> Task set:
**a)** In the passage on the SSIS object model, which components does it name as the nodes of the graph that represents a Data Flow task?
**b)** Resume the passage on the SSIS object model, continuing on from its closing note about developers and users.

>> start Text block

Data management and processing are handled by individual tasks. As
shown in Figure 3, these tasks are grouped together in containers.
Containers provide iterative and branching control flow in the package.
The order in which the DTS Runtime Engine executes tasks and containers
is defined by precedence constraints. The precedence constraints define
the conditions for the execution of the tasks and containers.

Figure 3. SSIS object model
Data
flow tasks are those tasks that extract data from different sources and
then transform, cleanse, and modify the data and store it in the
appropriate destination. You can think of a Data Flow task as an
acyclic directed graph, and the source adapters, transformations, and
destination adapters as the graph nodes. Each of these components is
connected by directed paths, which determine the flow of data.
One
of the biggest improvements that SSIS 2005 has achieved over DTS 2000
is in performance. For Data Flow tasks, in-memory data stores called buffers handle
most of the data flow between components. The data flow engine creates
the execution plan and defines the required buffers for each component.
When the buffers are full, the data is pushed to the downstream
component. Data flow is managed in memory, rather than through
expensive I/O operations, and the result is faster data movement and
transformation.
One of the challenges in this project was
extending the object model to implement the custom components. However,
the entire underlying SSIS object model has been reengineered with
extensibility in mind. The new SSIS object model provides support for
the core Microsoft .NET Framework. It leverages Microsoft Visual
Studio® to provide a powerful integrated development environment (IDE)
for both design and debugging purposes.
To extend the SSIS
object model, the developer needs to consider two stages of development
for a SSIS package. The SSIS architecture handles the design and
runtime of the package separately.
Note: In
this paper, the person who implements the source code of the custom
components is referred to as the developer and the person who creates
the SSIS package by using these custom components in Business
Intelligence Development Studio is the user or end user.

>> end Text block
>> start Raw data

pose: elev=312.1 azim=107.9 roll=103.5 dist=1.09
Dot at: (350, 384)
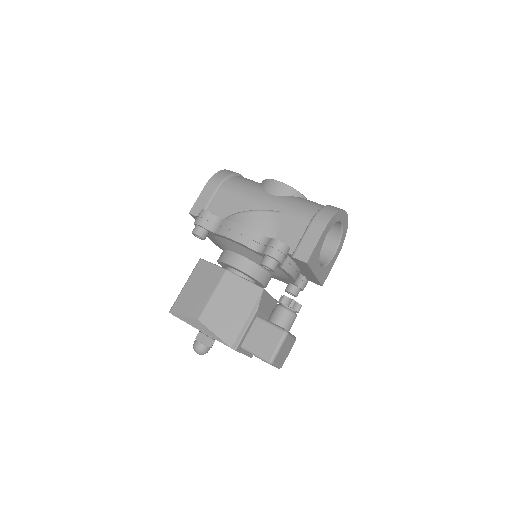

>> end Raw data

> Responses in order:
**a)** Source adapters, transformations, and destination adapters.

**b)**
Each
component in the Data Flow task is connected in a graphical format with
data paths that control the flow of data as shown in Figure 4. Each
upstream component extracts and processes the data and pushes it to the
next downstream component. Each component consists of two important
subelements: the user interface (UI) and metadata.
Metadata
defines the role of the component in the layout. The metadata consists
of component information such as custom properties, the input and
output collection, and the columns in each input and output collection.
The data is transferred between the components using in-memory stores
called pipeline buffers as shown in Figure 4.

Figure 4. Data Flow task
In
the design state, the user selects the data flow components and the
appropriate data paths. The user is allowed to change the metadata of
each component in this stage. For instance, a user might define custom
properties for the different components and determine the flow of data.
The user can also decide the number of inputs and outputs for each
component and their associated column collection. In addition, the user
can specify the flow of data from each output to the next downstream
component. During the design stage, the component must be able to react
to these metadata changes. For instance, the components may allow or
disallow adding or removing inputs and outputs. The components should
be flexible enough to accommodate these changes.
In the
runtime phase, the data flow components are executed. During this
phase, the data flow engine defines the execution plan for the data
flow, then creates and assigns the data buffers. It assigns the worker
threads and calls the different components such as source, transform,
and destination in the order in which the user arranged them in the
graphical format. In addition, the data flow engine handles errors and
completion of the tasks.
To create a custom data flow component, you need to derive from the PipelineComponent base class. The PipelineComponent implements the IDTSDesigntimeComponent90 interface for defining the design-time behavior of the Data Flow task. To define the runtime behavior, the IDTSRuntimeComponent90
interface must be defined. Both interfaces expose methods and events
that you can override for your component. To implement and override
virtual methods for the data flow components, add the following
references to your project.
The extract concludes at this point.